If big government is necessary, Salam asks, and can even help create a society more agreeable to conservatives, then what should it be doing? Drawing in part on the work of scholars such as Wilcox, Salam and Douthat craft a vision of a government that is activist in a different way, putting priority on stability and responsibility, along with opportunity. They push for child-care subsidies, market-friendly healthcare reform, more affordable housing, and for wage subsidies to boost the incomes of poor young men and make them more eligible for marriage and stable fatherhood.

“The idea is, let’s actually reduce the scope of government in some areas, where it’s kind of pernicious, but let’s increase its role in some areas, insofar as increasing the role can actually increase freedom,” Salam says.

Under the Obama administration, Salam has continued to press the case for big-government conservativism in articles and as a blogger for both the National Review and the online Daily Beast.


Moran, ever the proponent of moderate big-government conservatism, obviously agrees:

Salam was an early Sarah Palin supporter which should give anyone pause about accusing him of being anything other than a pragmatic conservative. His argument is the same I have been making for many months on this site; the road back for conservatism is not through the ideological terrorists who have set themselves up as arbiters of conservative dogma, condemning those they determine to have strayed from their extraordinarily narrow minded and confining definition of conservatism.

Rather, it is through advocating the reasoned and pragmatic application of conservative principles to government as it exists today that will bring the right out of the darkness.


The basic thing wrong with Salam's look at the government comes in the first few words of the first quote: "If big government is necessary." Salam, like Moran, presupposes that there is literally no way for the United States to exist without Big Government. Both of them simply shrug their shoulders and move on to say, well, if we must be saddled with this elephant, let's see how many little sticks we can poke it with to nudge it in a little bit better direction, never realizing that such small sidesteps cannot possibly deter the beast's course as it heads for the autocracy cliff.

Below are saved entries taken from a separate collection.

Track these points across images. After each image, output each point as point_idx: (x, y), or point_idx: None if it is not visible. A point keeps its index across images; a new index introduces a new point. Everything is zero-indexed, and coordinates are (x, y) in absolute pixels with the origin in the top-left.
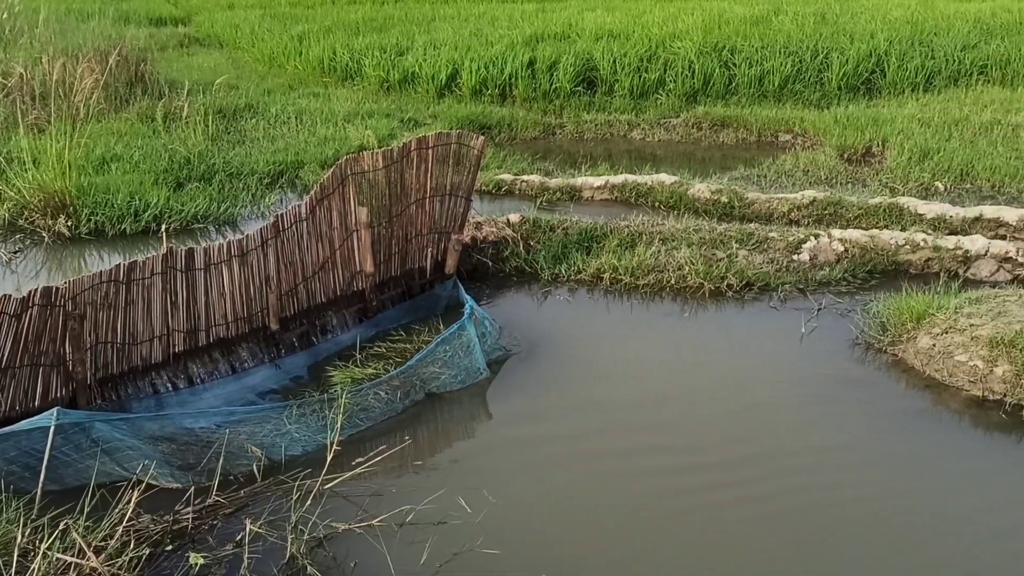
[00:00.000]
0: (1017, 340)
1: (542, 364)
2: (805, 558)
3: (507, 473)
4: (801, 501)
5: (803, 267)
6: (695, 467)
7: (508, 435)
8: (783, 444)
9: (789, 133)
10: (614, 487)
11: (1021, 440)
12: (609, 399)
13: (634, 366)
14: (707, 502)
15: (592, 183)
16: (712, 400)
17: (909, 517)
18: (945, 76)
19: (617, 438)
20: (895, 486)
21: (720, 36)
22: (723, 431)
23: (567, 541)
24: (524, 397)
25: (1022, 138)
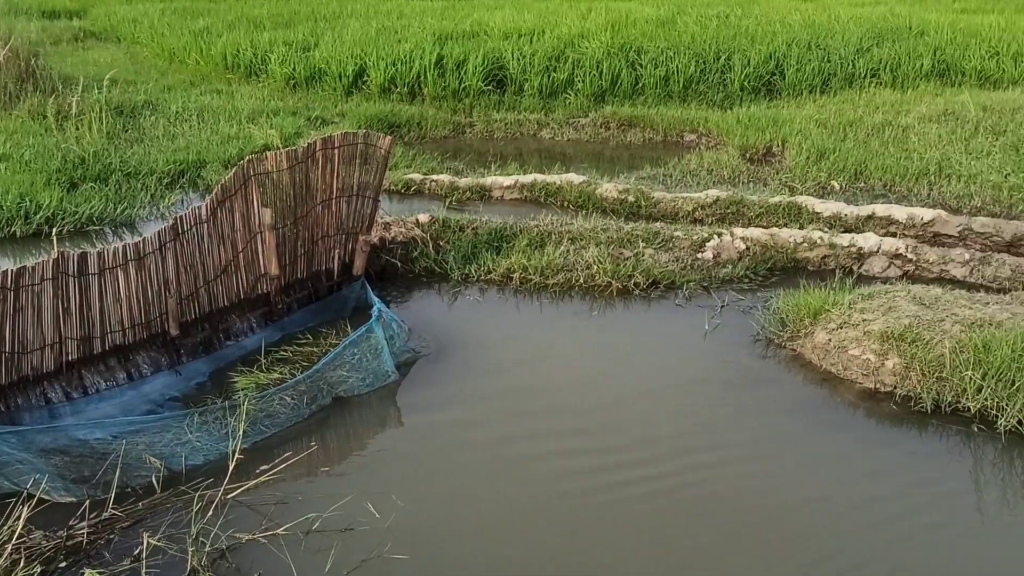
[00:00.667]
0: (906, 334)
1: (452, 366)
2: (707, 545)
3: (416, 476)
4: (704, 492)
5: (707, 265)
6: (606, 464)
7: (417, 438)
8: (689, 439)
9: (694, 133)
10: (525, 487)
11: (911, 430)
12: (519, 400)
13: (544, 366)
14: (618, 497)
15: (502, 182)
16: (620, 398)
17: (804, 505)
18: (840, 78)
19: (527, 439)
20: (792, 477)
21: (627, 37)
22: (631, 428)
23: (478, 543)
24: (433, 399)
25: (911, 139)
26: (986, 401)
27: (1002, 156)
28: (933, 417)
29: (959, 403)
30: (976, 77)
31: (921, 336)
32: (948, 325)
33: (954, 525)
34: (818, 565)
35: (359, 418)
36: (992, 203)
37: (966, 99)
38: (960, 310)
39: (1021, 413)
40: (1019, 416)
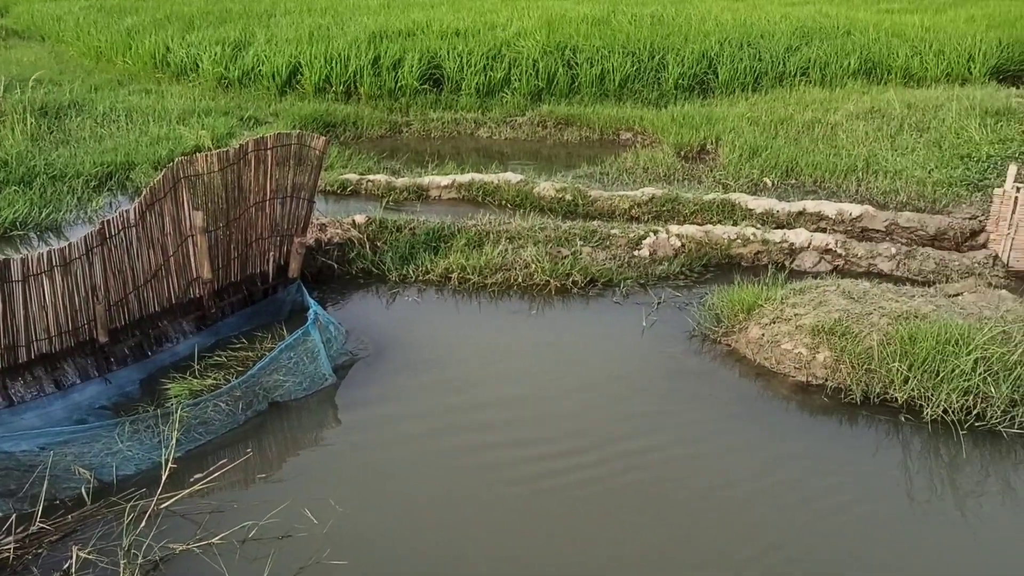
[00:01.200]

Moran goes so far as to refer to voices calling for wide-scale reduction in government as ideological terrorists. Moran has identified these voices for us in the past. He singles out Glenn Beck, Rush Limbaugh, Sean Hannity and Ann Coulter in the punditry. One assumes there is no question in his mind about the likes of Ron Paul and Lew Rockwell.

It is my opinion that the voices that are going to affect the greatest change in the conservative intellectual spectrum are those voices that can best define their core values and proceed to spread their message. In that respect, Salam is a good writer that makes good points, but has he established a strong core message? It seems like he is trying to straddle a line that the likes of Christopher Buckley, David Brooks and Peggy Noonan have found themselves roundly criticized for straddling, that of the intellectual elite.

Utlimately the intellectual leaders of the conservative movement must be able to stand tall and proud of their intellectual arguments. I see it in McArdle. I see it in Zingales. Because he is a fantastic writer, I hope for it from Salam. I just don't know if he recognizes what I think I see coming: a tideswell of support by the grass-roots for a smaller federal government. Those of us in that tideswell do not agree that Big Government is a constant. We believe that it is a blockade to our freedoms and a hindrance to our liberty. We find the current state of affairs unacceptable. We recognize we cannot prod the elephant with sticks. It must be attacked with spears to force a change in course, and if necessary, shot down in its path.

1 comment:

  1. Another wonderful article. I don't always agree with you, but this one hits the mark. The single most damaging aspect of Conservatives is that they are guilty of the same love afair with government that makes Liberals so dangerous.
    It matters not to me what they choose to call themselves or where they put my money. The loss of liberty and property is the same.